Bu modelin bir “kopuş modeli” olarak anlaşılma ve o doğrultuda ilerletilme ihtimaliyle karşı karşıyayız. Bu çerçeveden bakınca, devletle PKK çatışmasının tırmanması, kaçınılmaz gibi görünüyor. Israr; bölgede felaketi, çatışmayı, yıkımı beraberinde getirebilir.

 

HDP, bu gelişmeler ışığında, bir anlamda sınavdan geçiyor. Türkiye'yi yöneten irade de; bu farklılaşma  ihtimalini  okuyabilmesi, görebilmesi bağlamında sınanıyor.

 

Şu soru, önümüzdeki aylar ve hatta yıllarda da kamuoyunu meşgul etmeye devam edecek gibi görünüyor: PKK'yi HDP ile aynı görmek mi, yoksa aradaki farklılığın anlamlı olduğunu görüp ona uygun siyasetler geliştirmek mi?
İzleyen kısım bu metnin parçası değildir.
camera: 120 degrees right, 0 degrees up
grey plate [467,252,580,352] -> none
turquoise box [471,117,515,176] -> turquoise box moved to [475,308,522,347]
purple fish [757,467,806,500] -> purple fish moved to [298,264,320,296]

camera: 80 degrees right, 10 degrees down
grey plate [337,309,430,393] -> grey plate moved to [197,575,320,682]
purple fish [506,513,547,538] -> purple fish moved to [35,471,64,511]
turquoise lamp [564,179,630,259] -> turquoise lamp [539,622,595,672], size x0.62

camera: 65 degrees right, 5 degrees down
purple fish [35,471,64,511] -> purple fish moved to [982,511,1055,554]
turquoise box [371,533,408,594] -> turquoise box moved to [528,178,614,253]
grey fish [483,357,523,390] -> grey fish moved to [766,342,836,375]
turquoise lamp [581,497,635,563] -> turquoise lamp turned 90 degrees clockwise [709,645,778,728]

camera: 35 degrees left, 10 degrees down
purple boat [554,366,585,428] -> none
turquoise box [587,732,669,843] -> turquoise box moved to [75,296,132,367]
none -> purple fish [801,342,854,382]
Bir yandan "kamu düzeni" sağlanmaya çalışılırken, diğer yandan da, yeni gerçekliğe nasıl bir çözüm üretileceği meselesi, kaçınılmaz olarak masada olacak.

 

“Cizre örneği”yle şehirlere yönelen PKK, şimdilik anlaşıldığı kadarıyla, bunu bir “bağımsızlık denemesi” olarak sınıyor. Daha ileri hedefler de gelişebilir. Başka bir ihtimal ise, HDP'nin araya girebilecek bir gücü bulması veya Öcalan'ın devreye girmesiyle; Türkiye içi bir çözüm, Türkiye ile birlikte bir çözüm imkanının masaya gelmesi…

 

Şu bir gerçek: Cizre'de yaşananların, bir kentin kendini yönetmek istemesinin çok ötesinde sonuçları olabilir. Zaten, direnişi örgütleyen, o kentin insanlarından çok, Kandil. KCK'nın hazırladığı bildiriler okunuyor ve “özyönetim” ilan ediliyor.

 

Cizre'de, Kürtlerin Türkiye ile ilişkileri ve kendi iç ilişkileri üzerine bir deneme yapıldığını söylemek mümkün.